• [PROMPT]
Turn the text lines of all the rows below into one numbered list, dropping any blank lines. Leave the pictures out of the answer.

(Dataset excerpts)
▬▬▬▬▬▬▬▬▬▬

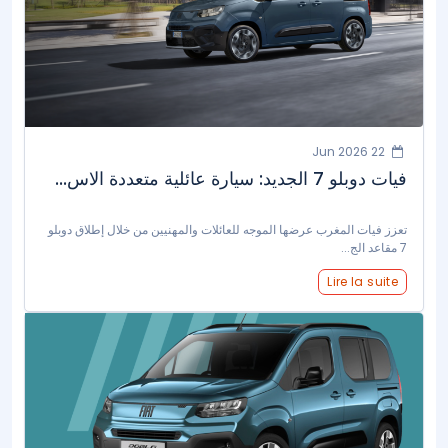
22 Jun 2026
فيات دوبلو 7 الجديد: سيارة عائلية متعددة الاس...
تعزز فيات المغرب عرضها الموجه للعائلات والمهنيين من خلال إطلاق دوبلو
7 مقاعد الج...
Lire la suite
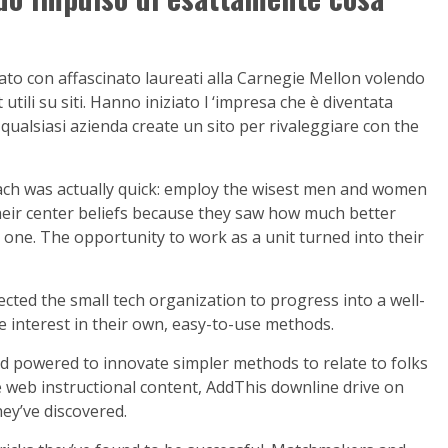
ziato con affascinato laureati alla Carnegie Mellon volendo
utili su siti. Hanno iniziato l ‘impresa che è diventata
ualsiasi azienda create un sito per rivaleggiare con the
oach was actually quick: employ the wisest men and women
heir center beliefs because they saw how much better
one. The opportunity to work as a unit turned into their
cted the small tech organization to progress into a well-
 interest in their own, easy-to-use methods.
nd powered to innovate simpler methods to relate to folks
web instructional content, AddThis downline drive on
hey’ve discovered.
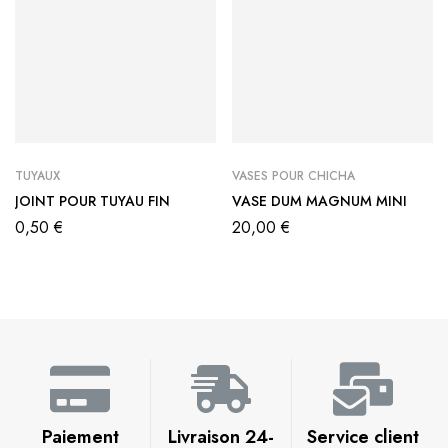
TUYAUX
VASES POUR CHICHA
JOINT POUR TUYAU FIN
VASE DUM MAGNUM MINI
0,50
€
20,00
€
Paiement
Livraison 24-
Service client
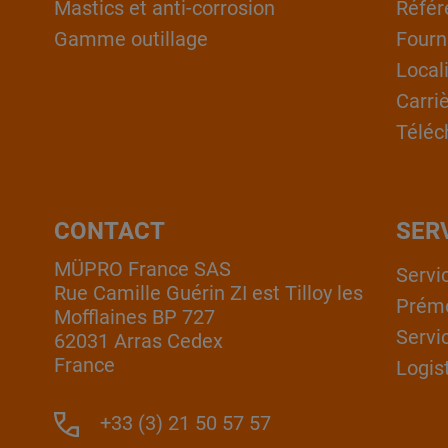
Mastics et anti-corrosion
Référ
Gamme outillage
Fourn
Local
Carri
Téléc
CONTACT
SER
MÜPRO France SAS
Servi
Rue Camille Guérin ZI est Tilloy les
Prém
Mofflaines BP 727
Servi
62031 Arras Cedex
France
Logis
+33 (3) 21 50 57 57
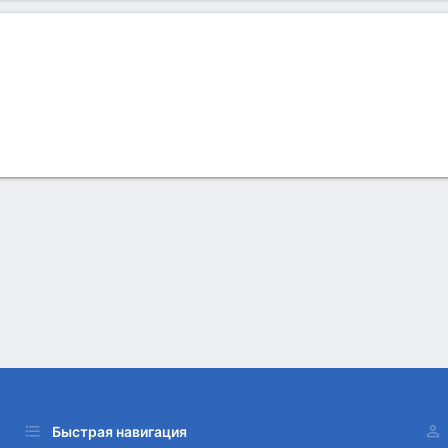
Быстрая навигация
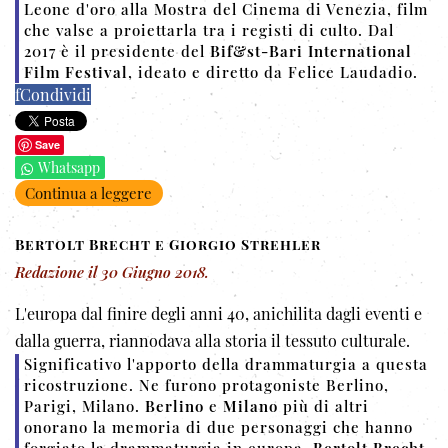
Leone d'oro alla Mostra del Cinema di Venezia, film
che valse a proiettarla tra i registi di culto.
Dal
2017 è il presidente del
Bif&st-Bari International
Film Festival
, ideato e diretto da Felice Laudadio.
f
Condividi
Save
Whatsapp
Continua a leggere
Bertolt Brecht e Giorgio Strehler
Redazione
il
30 Giugno 2018
.
L'europa dal finire degli anni 40, anichilita dagli eventi e
dalla guerra, riannodava alla storia il tessuto culturale.
Significativo l'apporto della drammaturgia a questa
ricostruzione.
Ne furono protagoniste Berlino,
Parigi, Milano.
Berlino
e
Milano
più di altri
onorano la memoria di due personaggi che hanno
forgiato la drammaturgia in
europa,
Bertolt Brecht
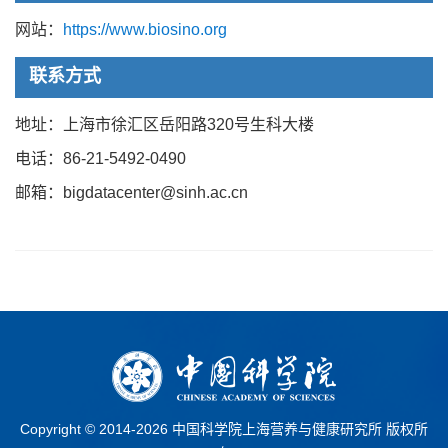
网站：
https://www.biosino.org
联系方式
地址：上海市徐汇区岳阳路320号生科大楼
电话：86-21-5492-0490
邮箱：bigdatacenter@sinh.ac.cn
Copyright © 2014-
2026 中国科学院上海营养与健康研究所 版权所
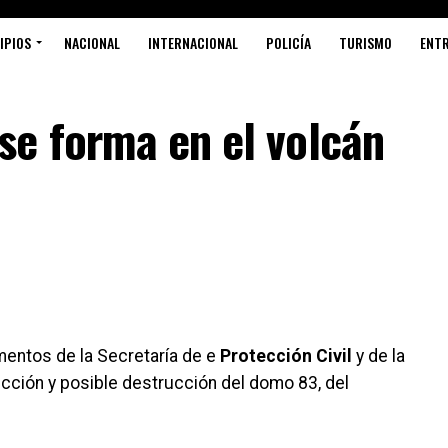
IPIOS
NACIONAL
INTERNACIONAL
POLICÍA
TURISMO
ENT
e forma en el volcán
S
C
R
entos de la Secretaría de e
Protección Civil
y de la
rucción y posible destrucción del domo 83, del
F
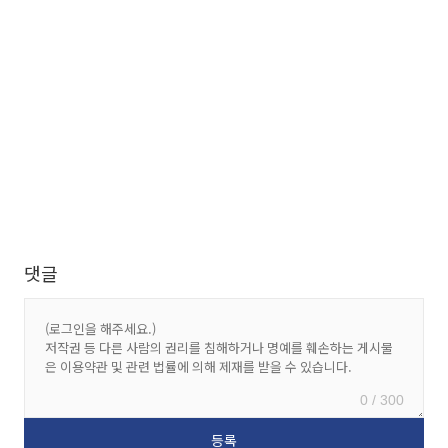
댓글
0 / 300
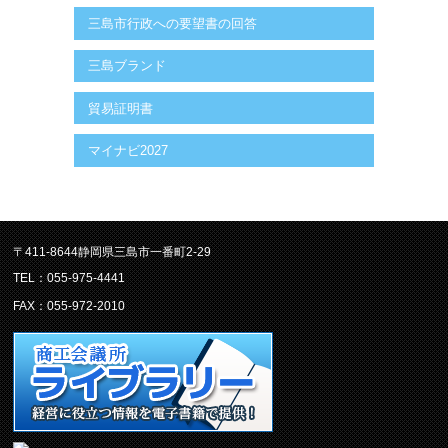
三島市行政への要望書の回答
三島ブランド
貿易証明書
マイナビ2027
〒411-8644静岡県三島市一番町2-29
TEL：055-975-4441
FAX：055-972-2010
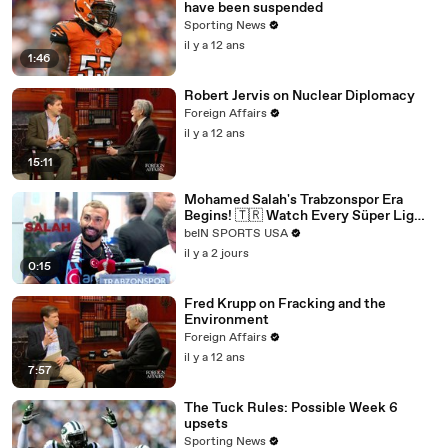
have been suspended
Sporting News
il y a 12 ans
1:46
Robert Jervis on Nuclear Diplomacy
Foreign Affairs
il y a 12 ans
15:11
Mohamed Salah's Trabzonspor Era
Begins! 🇹🇷 Watch Every Süper Lig
Match on beIN SPORTS
beIN SPORTS USA
il y a 2 jours
0:15
Fred Krupp on Fracking and the
Environment
Foreign Affairs
il y a 12 ans
7:57
The Tuck Rules: Possible Week 6
upsets
Sporting News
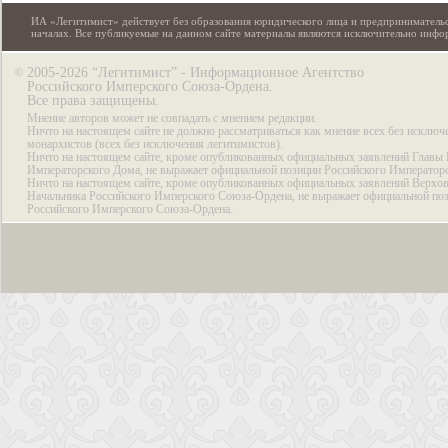
ИА «Легитимист» действует без образования юридического лица и предпринимательс
началах. Все публикуемые на данном сайте материалы являются исключительно инф
2005-2026 “Легитимист” - Информационное Агентство
©
Российского Имперского Союза-Ордена.
Все права защищены.
Мнение авторов может не совпадать с мнением редакции.
Ничто на настоящем сайте не должно рассматриваться как мнение всех без исключ
монархистов (всех без исключения легитимистов).
Ничто на настоящем сайте, кроме опубликованных официальных заявлений Главы 
Императорского Дома, не выражает официальной позиции Российского Император
Ничто на настоящем сайте, кроме опубликованных официальных заявлений Верхов
Начальника Российского Имперского Союза-Ордена, не выражает официальной по
Российского Имперского Союза-Ордена.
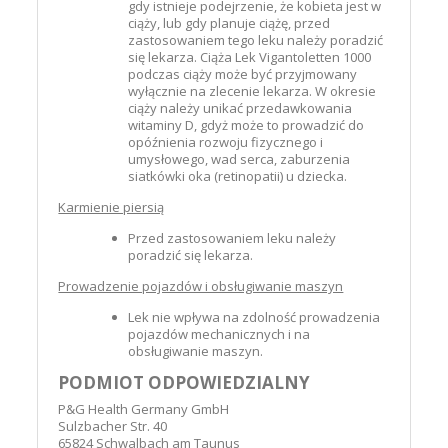
gdy istnieje podejrzenie, że kobieta jest w
ciąży, lub gdy planuje ciążę, przed
zastosowaniem tego leku należy poradzić
się lekarza. Ciąża Lek Vigantoletten 1000
podczas ciąży może być przyjmowany
wyłącznie na zlecenie lekarza. W okresie
ciąży należy unikać przedawkowania
witaminy D, gdyż może to prowadzić do
opóźnienia rozwoju fizycznego i
umysłowego, wad serca, zaburzenia
siatkówki oka (retinopatii) u dziecka.
Karmienie piersią
Przed zastosowaniem leku należy
poradzić się lekarza.
Prowadzenie pojazdów i obsługiwanie maszyn
Lek nie wpływa na zdolność prowadzenia
pojazdów mechanicznych i na
obsługiwanie maszyn.
PODMIOT ODPOWIEDZIALNY
P&G Health Germany GmbH
Sulzbacher Str. 40
65824 Schwalbach am Taunus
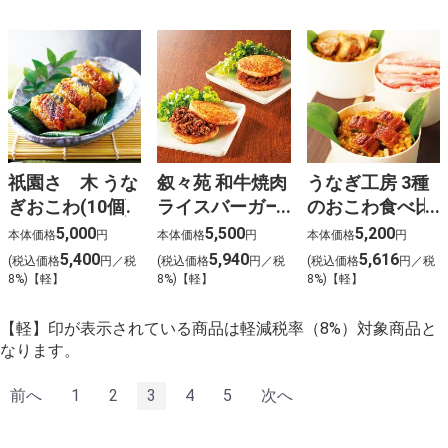
祇園さゝ木 うな
叙々苑 和牛焼肉
うなぎ工房 3種
ぎおこわ(10個)
ライスバーガー
のおこわ食べ比
特製(6個)
べ(6食)
5,000
5,500
5,200
本体価格
円
本体価格
円
本体価格
円
5,400
5,940
5,616
(税込価格
円／税
(税込価格
円／税
(税込価格
円／税
8%)【軽】
8%)【軽】
8%)【軽】
【軽】印が表示されている商品は軽減税率（8%）対象商品と
なります。
前へ
1
2
3
4
5
次へ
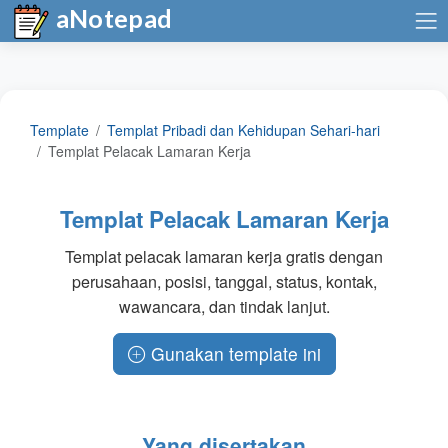
aNotepad
Template
Templat Pribadi dan Kehidupan Sehari-hari
Templat Pelacak Lamaran Kerja
Templat Pelacak Lamaran Kerja
Templat pelacak lamaran kerja gratis dengan
perusahaan, posisi, tanggal, status, kontak,
wawancara, dan tindak lanjut.
Gunakan template ini
Yang disertakan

▬▬▬▬▬▬▬▬▬▬

• [COMPLETED TASK]
1. 22 Jun 2026
2. فيات دوبلو 7 الجديد: سيارة عائلية متعددة الاس...
3. تعزز فيات المغرب عرضها الموجه للعائلات والمهنيين من خلال إطلاق دوبلو
4. 7 مقاعد الج...
5. Lire la suite
6. ziato con affascinato laureati alla Carnegie Mellon volendo
7. utili su siti. Hanno iniziato l ‘impresa che è diventata
8. ualsiasi azienda create un sito per rivaleggiare con the
9. oach was actually quick: employ the wisest men and women
10. heir center beliefs because they saw how much better
11. one. The opportunity to work as a unit turned into their
12. cted the small tech organization to progress into a well-
13.  interest in their own, easy-to-use methods.
14. nd powered to innovate simpler methods to relate to folks
15. web instructional content, AddThis downline drive on
16. hey’ve discovered.
17. TUYAUX
18. VASES POUR CHICHA
19. JOINT POUR TUYAU FIN
20. VASE DUM MAGNUM MINI
21. 0,50
22. €
23. 20,00
24. €
25. Paiement
26. Livraison 24-
27. Service client
28. Mastics et anti-corrosion
29. Référ
30. Gamme outillage
31. Fourn
32. Local
33. Carri
34. Téléc
35. CONTACT
36. SER
37. MÜPRO France SAS
38. Servi
39. Rue Camille Guérin ZI est Tilloy les
40. Prém
41. Mofflaines BP 727
42. Servi
43. 62031 Arras Cedex
44. France
45. Logis
46. +33 (3) 21 50 57 57
47. Быстрая навигация
48. Leone d'oro alla Mostra del Cinema di Venezia, film
49. che valse a proiettarla tra i registi di culto.
50. Dal
51. 2017 è il presidente del
52. Bif&st-Bari International
53. Film Festival
54. , ideato e diretto da Felice Laudadio.
55. f
56. Condividi
57. Save
58. Whatsapp
59. Continua a leggere
60. Bertolt Brecht e Giorgio Strehler
61. Redazione
62. il
63. 30 Giugno 2018
64. .
65. L'europa dal finire degli anni 40, anichilita dagli eventi e
66. dalla guerra, riannodava alla storia il tessuto culturale.
67. Significativo l'apporto della drammaturgia a questa
68. ricostruzione.
69. Ne furono protagoniste Berlino,
70. Parigi, Milano.
71. Berlino
72. e
73. Milano
74. più di altri
75. onorano la memoria di due personaggi che hanno
76. forgiato la drammaturgia in
77. europa,
78. Bertolt Brecht
79. 网站：
80. https://www.biosino.org
81. 联系方式
82. 地址：上海市徐汇区岳阳路320号生科大楼
83. 电话：86-21-5492-0490
84. 邮箱：bigdatacenter@sinh.ac.cn
85. Copyright © 2014-
86. 2026 中国科学院上海营养与健康研究所 版权所
87. IPIOS
88. NACIONAL
89. INTERNACIONAL
90. POLICÍA
91. TURISMO
92. ENT
93. e forma en el volcán
94. S
95. C
96. R
97. entos de la Secretaría de e
98. Protección Civil
99. y de la
100. rucción y posible destrucción del domo 83, del
101. F
102. 댓글
103. 0 / 300
104. 三島市行政への要望書の回答
105. 三島ブランド
106. 貿易証明書
107. マイナビ2027
108. 〒411-8644静岡県三島市一番町2-29
109. TEL：055-975-4441
110. FAX：055-972-2010
111. have been suspended
112. Sporting News
113. il y a 12 ans
114. 1:46
115. Robert Jervis on Nuclear Diplomacy
116. Foreign Affairs
117. il y a 12 ans
118. 15:11
119. Mohamed Salah's Trabzonspor Era
120. Begins! 🇹🇷 Watch Every Süper Lig
121. Match on beIN SPORTS
122. beIN SPORTS USA
123. il y a 2 jours
124. 0:15
125. Fred Krupp on Fracking and the
126. Environment
127. Foreign Affairs
128. il y a 12 ans
129. 7:57
130. The Tuck Rules: Possible Week 6
131. upsets
132. Sporting News
133. ИА «Легитимист» действует без образования юридического лица и предпринимательс
134. началах. Все публикуемые на данном сайте материалы являются исключительно инф
135. 2005-2026 “Легитимист” - Информационное Агентство
136. ©
137. Российского Имперского Союза-Ордена.
138. Все права защищены.
139. Мнение авторов может не совпадать с мнением редакции.
140. Ничто на настоящем сайте не должно рассматриваться как мнение всех без исключ
141. монархистов (всех без исключения легитимистов).
142. Ничто на настоящем сайте, кроме опубликованных официальных заявлений Главы 
143. Императорского Дома, не выражает официальной позиции Российского Император
144. Ничто на настоящем сайте, кроме опубликованных официальных заявлений Верхов
145. Начальника Российского Имперского Союза-Ордена, не выражает официальной по
146. Российского Имперского Союза-Ордена.
147. gdy istnieje podejrzenie, że kobieta jest w
148. ciąży, lub gdy planuje ciążę, przed
149. zastosowaniem tego leku należy poradzić
150. się lekarza. Ciąża Lek Vigantoletten 1000
151. podczas ciąży może być przyjmowany
152. wyłącznie na zlecenie lekarza. W okresie
153. ciąży należy unikać przedawkowania
154. witaminy D, gdyż może to prowadzić do
155. opóźnienia rozwoju fizycznego i
156. umysłowego, wad serca, zaburzenia
157. siatkówki oka (retinopatii) u dziecka.
158. Karmienie piersią
159. Przed zastosowaniem leku należy
160. poradzić się lekarza.
161. Prowadzenie pojazdów i obsługiwanie maszyn
162. Lek nie wpływa na zdolność prowadzenia
163. pojazdów mechanicznych i na
164. obsługiwanie maszyn.
165. PODMIOT ODPOWIEDZIALNY
166. P&G Health Germany GmbH
167. Sulzbacher Str. 40
168. 65824 Schwalbach am Taunus
169. 祇園さゝ木 うな
170. 叙々苑 和牛焼肉
171. うなぎ工房 3種
172. ぎおこわ(10個)
173. ライスバーガー
174. のおこわ食べ比
175. 特製(6個)
176. べ(6食)
177. 5,000
178. 5,500
179. 5,200
180. 本体価格
181. 円
182. 本体価格
183. 円
184. 本体価格
185. 円
186. 5,400
187. 5,940
188. 5,616
189. (税込価格
190. 円／税
191. (税込価格
192. 円／税
193. (税込価格
194. 円／税
195. 8%)【軽】
196. 8%)【軽】
197. 8%)【軽】
198. 【軽】印が表示されている商品は軽減税率（8%）対象商品と
199. なります。
200. 前へ
201. 1
202. 2
203. 3
204. 4
205. 5
206. 次へ
207. aNotepad
208. Template
209. Templat Pribadi dan Kehidupan Sehari-hari
210. Templat Pelacak Lamaran Kerja
211. Templat Pelacak Lamaran Kerja
212. Templat pelacak lamaran kerja gratis dengan
213. perusahaan, posisi, tanggal, status, kontak,
214. wawancara, dan tindak lanjut.
215. Gunakan template ini
216. Yang disertakan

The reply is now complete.